To do this properly, you need to have:
There are two common ways of doing this. One simple, one... not.
DNS
Round-Robin DNS isn't quite what you want, because chances are you want all requests to go to the primary DC, and the second DC is only used during downtime of the first.
What you can do though is set a very low TTL on your DNS (say, 30 seconds, or 5 minutes), which will mean that if your DC does go down, you just update your DNS and within 5 minutes or so, all of your clients will be pointing at your other DC.
This means that because your two DC's will have different IP layouts, you need to adjust for this in your setup of the datacenter.
BGP
Basically, if you're asking this question, then this is out of your reach. In short, your IP addresses stay the same, but they are "moved" from one datacenter to the other. This involves expensive routers, expensive IP ranges, and expensive subscriptions to your local registry for AS numbers and IP ranges.
Your BGP routers stop advertising your at your primary datacenter, and start advertising at your secondary datacenter. Then the internet routes around the offline datacenter and sends traffic to your new DC.
If you are virtualised with ESXi and vSphere, VMWare have a pretty good product that we trialled once called VMWare Site Recovery Manager, which basically does everything for you. It keeps your VM configs in sync and powers them up on the 2nd site when the 1st site goes offline. It is big bucks though.
Years later…but for those still looking these seem to be the most affordable / simple solutions for DNS failover:
You need to load-balance the load-balancers.
You can do this with DNS round-robin but that approach has many problems. You cannot control clients that cache entries longer than you'd like and you cannot force traffic to go to a certain location.
You can also do this with Global Server Load Balancing (GSLB). This is a more advanced way to leverage DNS to give you visibility into multiple data centers from the internet. In short, you setup some mechanism to split your traffic up into slices and use DNS to pick a slice. We use a hash of the DNS resolver configured to do lookups for the client.

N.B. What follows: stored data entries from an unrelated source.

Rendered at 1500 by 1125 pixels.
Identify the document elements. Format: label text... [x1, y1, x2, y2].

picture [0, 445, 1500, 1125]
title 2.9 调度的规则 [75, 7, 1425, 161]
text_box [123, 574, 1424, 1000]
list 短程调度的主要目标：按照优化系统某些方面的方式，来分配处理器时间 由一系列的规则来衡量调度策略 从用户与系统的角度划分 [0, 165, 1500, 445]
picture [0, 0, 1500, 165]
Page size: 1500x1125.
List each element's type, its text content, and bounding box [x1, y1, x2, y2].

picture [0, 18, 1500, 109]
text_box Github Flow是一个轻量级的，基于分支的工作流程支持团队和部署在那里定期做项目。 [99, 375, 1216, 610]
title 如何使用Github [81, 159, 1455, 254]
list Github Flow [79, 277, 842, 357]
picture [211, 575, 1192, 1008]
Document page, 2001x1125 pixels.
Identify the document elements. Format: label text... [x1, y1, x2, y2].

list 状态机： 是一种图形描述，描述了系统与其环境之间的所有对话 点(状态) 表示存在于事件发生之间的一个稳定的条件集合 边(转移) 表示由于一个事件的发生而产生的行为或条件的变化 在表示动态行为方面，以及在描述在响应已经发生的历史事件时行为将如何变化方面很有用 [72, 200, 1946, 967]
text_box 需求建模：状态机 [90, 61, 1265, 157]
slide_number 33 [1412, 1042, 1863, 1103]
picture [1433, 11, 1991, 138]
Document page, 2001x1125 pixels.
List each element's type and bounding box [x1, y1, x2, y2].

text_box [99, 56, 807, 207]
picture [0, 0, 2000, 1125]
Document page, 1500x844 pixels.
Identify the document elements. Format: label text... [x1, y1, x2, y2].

Other folks use geography to route to the "closest" data center. You'll need to add in some mechanism to quickly remove an IP from the GSLB should some single point of failure for that data center or cluster go down.
http://www.eukhost.com/web-hosting/kb/global-server-load-balancing/
Finally, some really advanced folks tackle this problem with Anycast DNS. This again tries to leverage the "closest" data center approach. Anycasting your service means you will need to eliminate any "statefullness." This may prove difficult.